(Dataset entries)
****

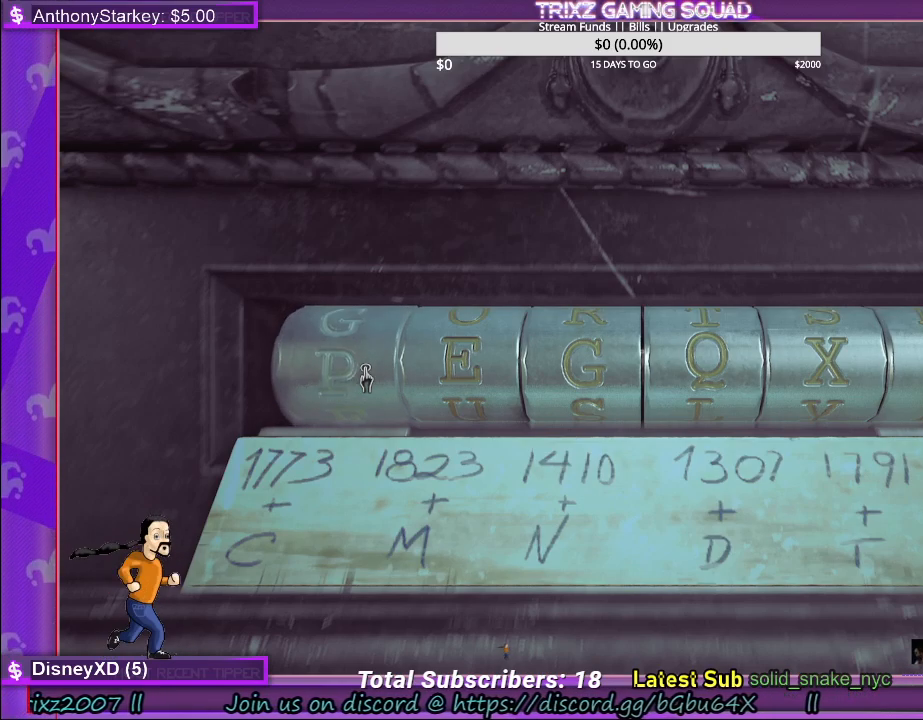
{"keys": [], "mouse": ["left"], "events": [[167, "mouse_left", "down"], [334, "mouse_left", "up"], [417, "mouse_left", "down"]]}
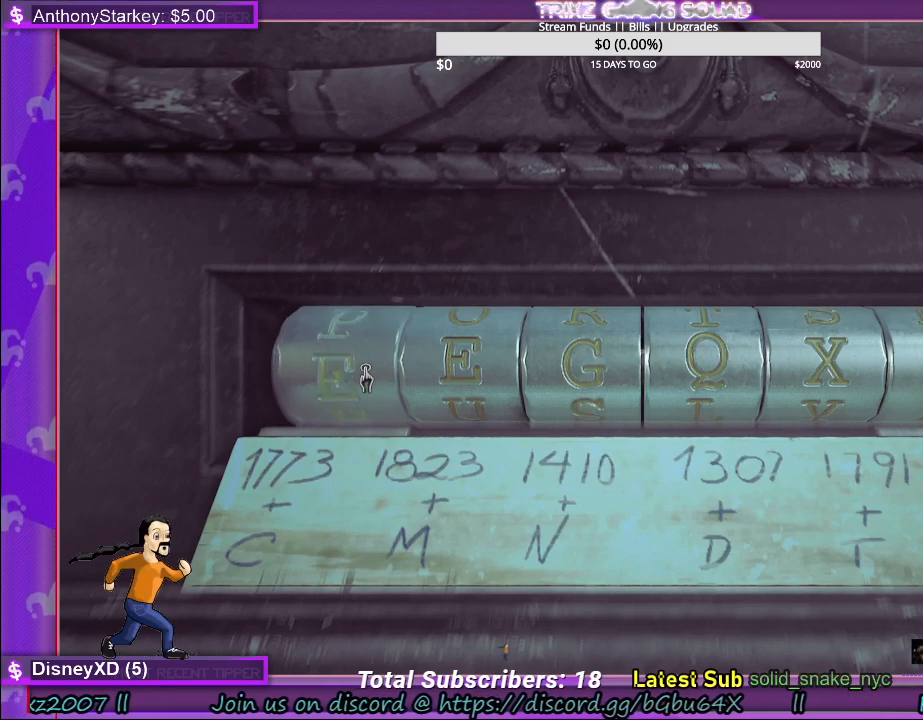
{"keys": ["e"], "mouse": [], "events": [[67, "mouse_left", "up"], [434, "e", "down"]]}
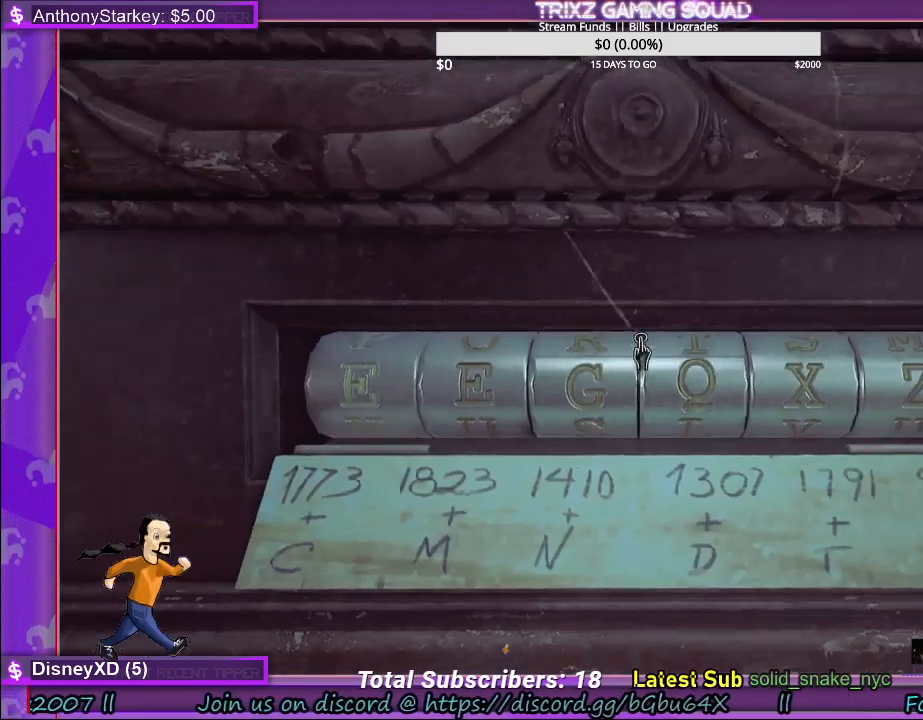
{"keys": [], "mouse": [], "events": [[67, "e", "up"]]}
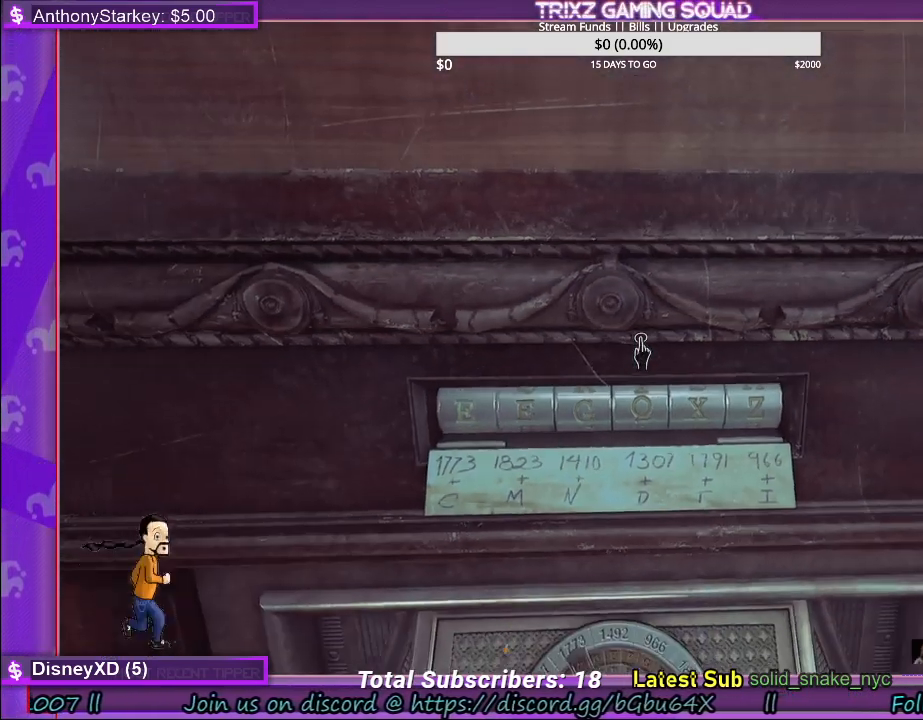
{"keys": [], "mouse": [], "events": []}
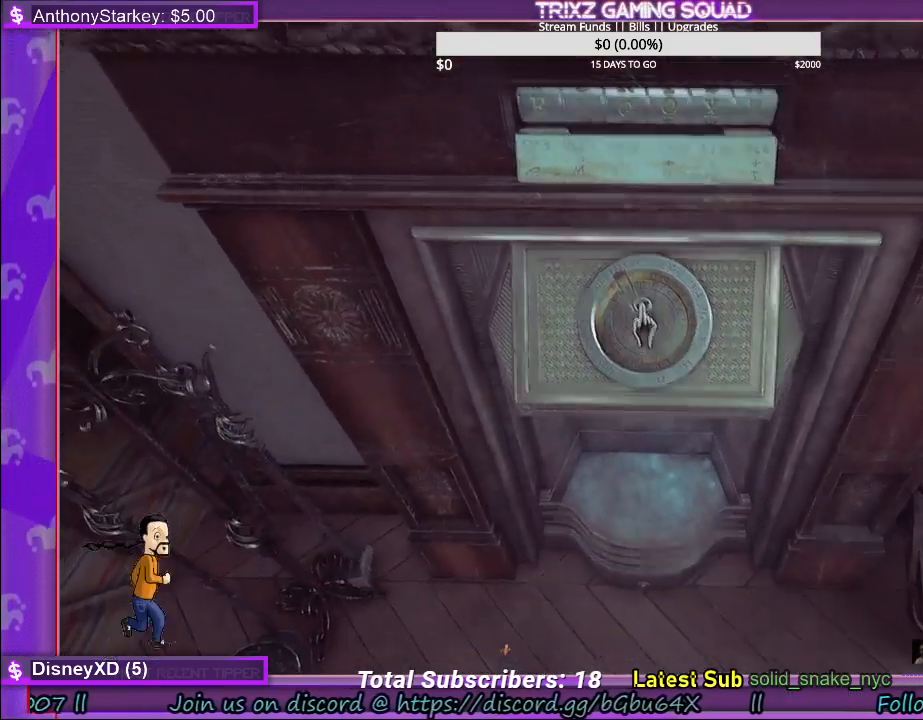
{"keys": [], "mouse": [], "events": [[184, "mouse_left", "down"], [300, "mouse_left", "up"]]}
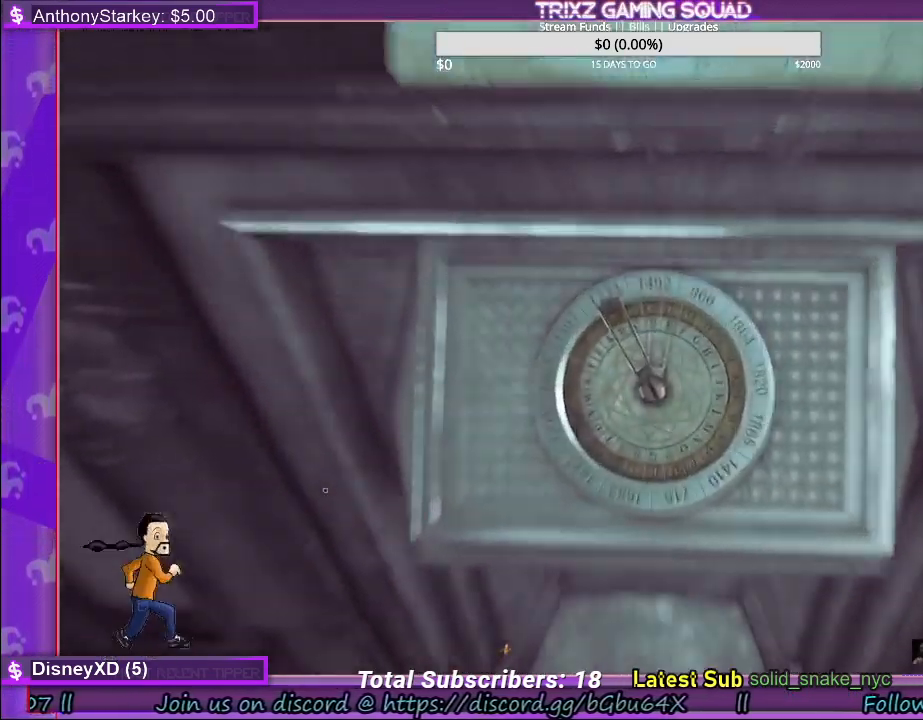
{"keys": [], "mouse": [], "events": []}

****

YOUR TASK:
Scan the entries above for the word "down" and collect each line holding it.

THE COMPLETED TASK:
{"keys": [], "mouse": ["left"], "events": [[167, "mouse_left", "down"], [334, "mouse_left", "up"], [417, "mouse_left", "down"]]}
{"keys": ["e"], "mouse": [], "events": [[67, "mouse_left", "up"], [434, "e", "down"]]}
{"keys": [], "mouse": [], "events": [[184, "mouse_left", "down"], [300, "mouse_left", "up"]]}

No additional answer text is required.